Procès des viols de Mazan : Gisèle Pelicot "porte une parole qui est au-delà de sa propre histoire", estime Laurence Rossignol
Laurence Rossignol, ancienne ministre socialiste des Droits des femmes et sénatrice du Val-de-Marne, espère jeudi 19 décembre sur franceinfo que "Gisèle Pelicot ait, au moins, à l'issue du procès où elle a été si courageuse, si exemplaire, gagné une vraie grande loi contre les violences faites aux femmes". Le verdict a été rendu dans le procès des viols de Mazan. L'ensemble des 51 accusés ont été reconnus coupables. Dominique Pelicot a été condamné à 20 ans de réclusion criminelle.
Pour la sénatrice, cette "loi intégrale contre les violences faites aux femmes", doit prendre en compte "à la fois la question des moyens, des évolutions du Code pénal et aussi la question des pratiques judiciaires, des pratiques policières, du traitement des victimes de la prévention des violences sexuelles". Elle espère voir inscrire à l'agenda du nouveau gouvernement de François Bayrou, et dans les exigences des dirigeants socialistes, Olivier Faure, Boris Vallaud et Patrick Kanner.

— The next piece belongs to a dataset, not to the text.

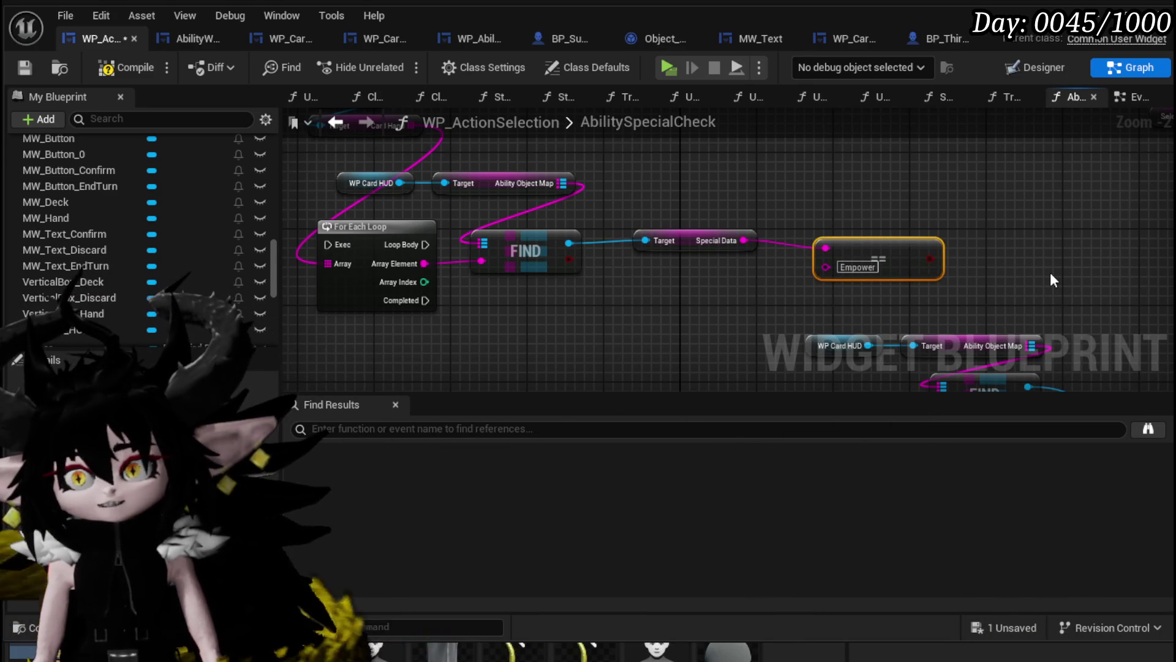
drag(862, 275, 842, 276)
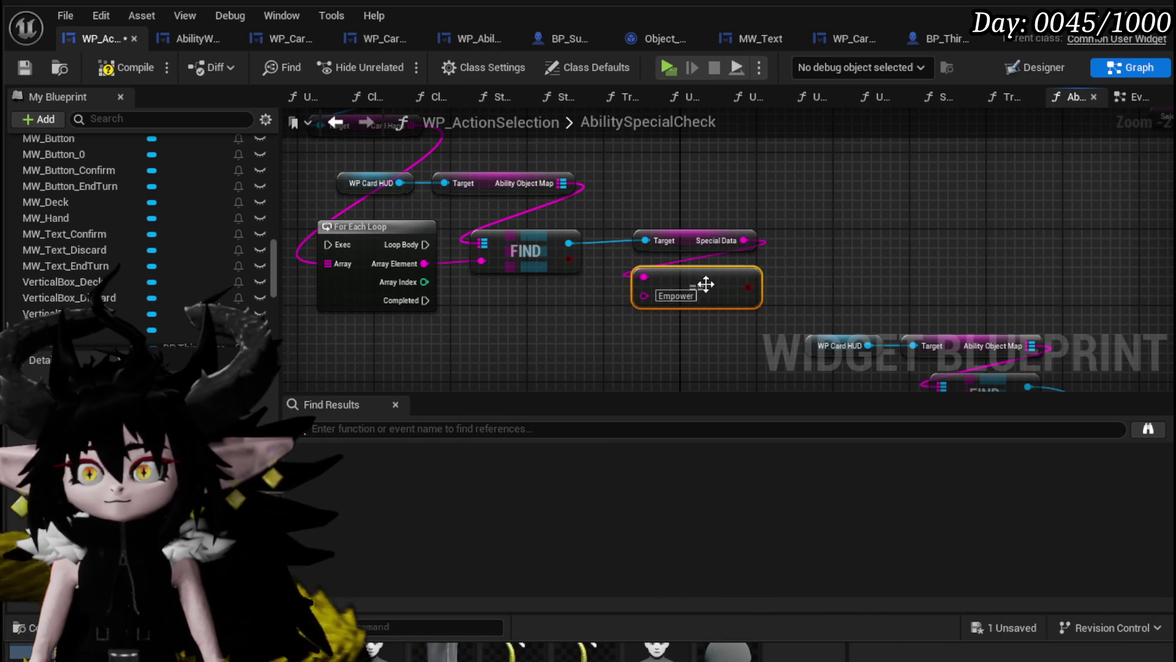
Compile and save the widget blueprint, then open the TriggerEmpower function graph.
click(114, 71)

Dans cette loi, elle réclame des "moyens d'enquête et d'investigation" pour les violences sexistes et sexuelles (VSS) car "il y a un défaut majeur de recherche de preuves" dans ces affaires. Elle souligne le travail des enquêteurs dans le dossier Pelicot, qui "sont allés chercher les preuves", alors que "le plus souvent les preuves ne sont pas recherchées". Au-delà des forces de l'ordre, il y a la question des formations "à l'École nationale de la magistrature et les formations chez les avocats". Elle pointe cependant un angle mort dans ces formations qui sont "pour les primo-arrivants". Il ne faut donc pas oublier ceux déjà en exercice. Elle veut donc "des moyens" pour former les magistrats, les policiers et les avocats déjà en exercice.
Renforcer les formations
Laurence Rossignol insiste également sur l'importance de "la formation des médecins", rappelant les errances médicales de Gisèle Pelicot, plusieurs médecins n'ayant pas détecté qu'elle était victime de soumission chimique de la part de son mari, Dominique Pelicot.
L'ex-ministre des Droits des femmes se dit cependant "perplexe" quant à l'introduction de la notion de consentement dans la loi. Selon elle, le Code pénal, tel qu'il est rédigé aujourd'hui, permet "de couvrir bon nombre de cas". "Je pense que les hommes qui violent savent très bien que la victime n'est pas consentante, c'est d'ailleurs l'intérêt du viol que de passer outre le consentement d'une femme", explique la ministre. Or, "il faut faire attention à ce qu'en introduisant le consentement dans la loi, on n'introduise pas un critère supplémentaire", pointant notamment l'ambiguïté de ce concept utilisé dans le langage courant. "Consentir veut dire accepter, il ne veut pas dire désirer, je suis donc perplexe sur la nécessité d'introduire un mot ambigu pour clarifier le Code pénal", explique-t-elle.
Un procès historique
Gisèle Pelicot "porte une parole qui est au-delà de sa propre histoire", estime sur franceinfo Laurence Rossignol, ex-ministre socialiste des Droits des femmes et sénatrice. "Elle parle pour toutes les femmes", ajoute-t-elle. "C'est un procès historique."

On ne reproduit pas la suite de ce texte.